What you will do:
Reproduce the part of the data that opens with the line containing "locality: 13 miles south of Clearwater." and closes with the line containing "name author: Nutt.", changing "scientific name" to "taxon name" and leaving all else unchanged.

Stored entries

┌──

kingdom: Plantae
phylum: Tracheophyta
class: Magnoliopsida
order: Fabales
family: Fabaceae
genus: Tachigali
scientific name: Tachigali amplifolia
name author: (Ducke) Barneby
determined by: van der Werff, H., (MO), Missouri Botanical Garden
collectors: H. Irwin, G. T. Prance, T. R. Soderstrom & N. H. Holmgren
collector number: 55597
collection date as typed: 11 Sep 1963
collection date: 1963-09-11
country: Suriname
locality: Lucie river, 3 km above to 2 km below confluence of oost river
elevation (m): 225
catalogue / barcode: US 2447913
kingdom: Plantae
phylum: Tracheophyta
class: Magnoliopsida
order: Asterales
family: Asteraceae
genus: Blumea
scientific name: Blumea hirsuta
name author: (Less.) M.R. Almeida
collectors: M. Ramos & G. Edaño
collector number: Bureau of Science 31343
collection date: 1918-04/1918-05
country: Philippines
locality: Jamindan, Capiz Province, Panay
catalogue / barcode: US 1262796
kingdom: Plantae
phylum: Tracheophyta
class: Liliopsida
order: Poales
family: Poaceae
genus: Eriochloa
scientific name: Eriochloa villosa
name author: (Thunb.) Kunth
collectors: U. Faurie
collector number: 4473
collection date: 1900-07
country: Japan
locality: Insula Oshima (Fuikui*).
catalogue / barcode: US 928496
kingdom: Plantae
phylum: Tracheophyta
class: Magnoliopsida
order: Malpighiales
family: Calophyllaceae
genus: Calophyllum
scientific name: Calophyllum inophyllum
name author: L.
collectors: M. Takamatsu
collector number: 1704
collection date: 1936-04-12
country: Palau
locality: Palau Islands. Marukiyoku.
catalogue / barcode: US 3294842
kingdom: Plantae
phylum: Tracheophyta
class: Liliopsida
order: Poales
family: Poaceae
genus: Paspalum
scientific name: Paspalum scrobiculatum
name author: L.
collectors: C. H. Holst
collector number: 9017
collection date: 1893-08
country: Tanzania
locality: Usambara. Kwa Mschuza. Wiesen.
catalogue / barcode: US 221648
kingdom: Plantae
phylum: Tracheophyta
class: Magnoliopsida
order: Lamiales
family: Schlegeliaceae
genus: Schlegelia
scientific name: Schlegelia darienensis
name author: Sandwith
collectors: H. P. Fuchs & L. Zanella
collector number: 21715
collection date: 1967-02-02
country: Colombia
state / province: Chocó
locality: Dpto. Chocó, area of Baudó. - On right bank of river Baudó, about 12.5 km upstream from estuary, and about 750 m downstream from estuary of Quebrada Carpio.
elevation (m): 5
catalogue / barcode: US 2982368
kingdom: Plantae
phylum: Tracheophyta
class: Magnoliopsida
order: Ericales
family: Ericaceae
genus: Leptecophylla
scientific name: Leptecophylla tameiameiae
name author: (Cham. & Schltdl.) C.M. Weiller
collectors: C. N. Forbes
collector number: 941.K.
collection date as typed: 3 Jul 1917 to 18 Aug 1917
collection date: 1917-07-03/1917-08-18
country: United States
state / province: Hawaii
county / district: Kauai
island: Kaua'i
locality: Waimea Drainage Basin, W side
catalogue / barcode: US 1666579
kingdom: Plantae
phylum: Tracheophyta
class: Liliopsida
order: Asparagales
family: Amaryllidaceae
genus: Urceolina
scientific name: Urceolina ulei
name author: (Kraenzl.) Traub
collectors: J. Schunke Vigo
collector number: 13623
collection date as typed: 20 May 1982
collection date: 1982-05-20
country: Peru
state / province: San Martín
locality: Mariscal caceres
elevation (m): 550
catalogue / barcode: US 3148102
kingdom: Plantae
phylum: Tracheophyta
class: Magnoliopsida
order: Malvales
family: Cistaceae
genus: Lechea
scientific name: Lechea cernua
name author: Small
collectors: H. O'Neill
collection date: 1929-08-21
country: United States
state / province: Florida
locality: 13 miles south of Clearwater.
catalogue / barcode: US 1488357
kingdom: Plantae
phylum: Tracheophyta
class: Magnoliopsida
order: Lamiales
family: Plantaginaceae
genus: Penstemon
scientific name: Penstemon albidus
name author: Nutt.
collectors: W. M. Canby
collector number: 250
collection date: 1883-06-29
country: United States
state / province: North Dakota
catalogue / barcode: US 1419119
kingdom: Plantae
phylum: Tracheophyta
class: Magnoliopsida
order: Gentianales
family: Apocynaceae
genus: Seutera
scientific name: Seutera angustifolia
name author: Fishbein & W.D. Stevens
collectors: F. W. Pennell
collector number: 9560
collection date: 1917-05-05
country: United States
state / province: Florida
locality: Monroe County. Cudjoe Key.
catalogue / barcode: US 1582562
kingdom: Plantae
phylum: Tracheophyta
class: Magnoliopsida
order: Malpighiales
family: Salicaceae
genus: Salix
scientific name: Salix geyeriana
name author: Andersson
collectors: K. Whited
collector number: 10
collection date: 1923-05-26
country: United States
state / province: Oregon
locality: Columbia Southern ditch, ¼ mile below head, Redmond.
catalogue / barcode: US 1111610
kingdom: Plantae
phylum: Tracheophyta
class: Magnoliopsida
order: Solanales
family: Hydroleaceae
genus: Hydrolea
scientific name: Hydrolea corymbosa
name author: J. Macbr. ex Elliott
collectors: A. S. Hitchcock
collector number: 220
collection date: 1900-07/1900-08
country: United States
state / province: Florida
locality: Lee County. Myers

└──

Reply to the task:
locality: 13 miles south of Clearwater.
catalogue / barcode: US 1488357
kingdom: Plantae
phylum: Tracheophyta
class: Magnoliopsida
order: Lamiales
family: Plantaginaceae
genus: Penstemon
taxon name: Penstemon albidus
name author: Nutt.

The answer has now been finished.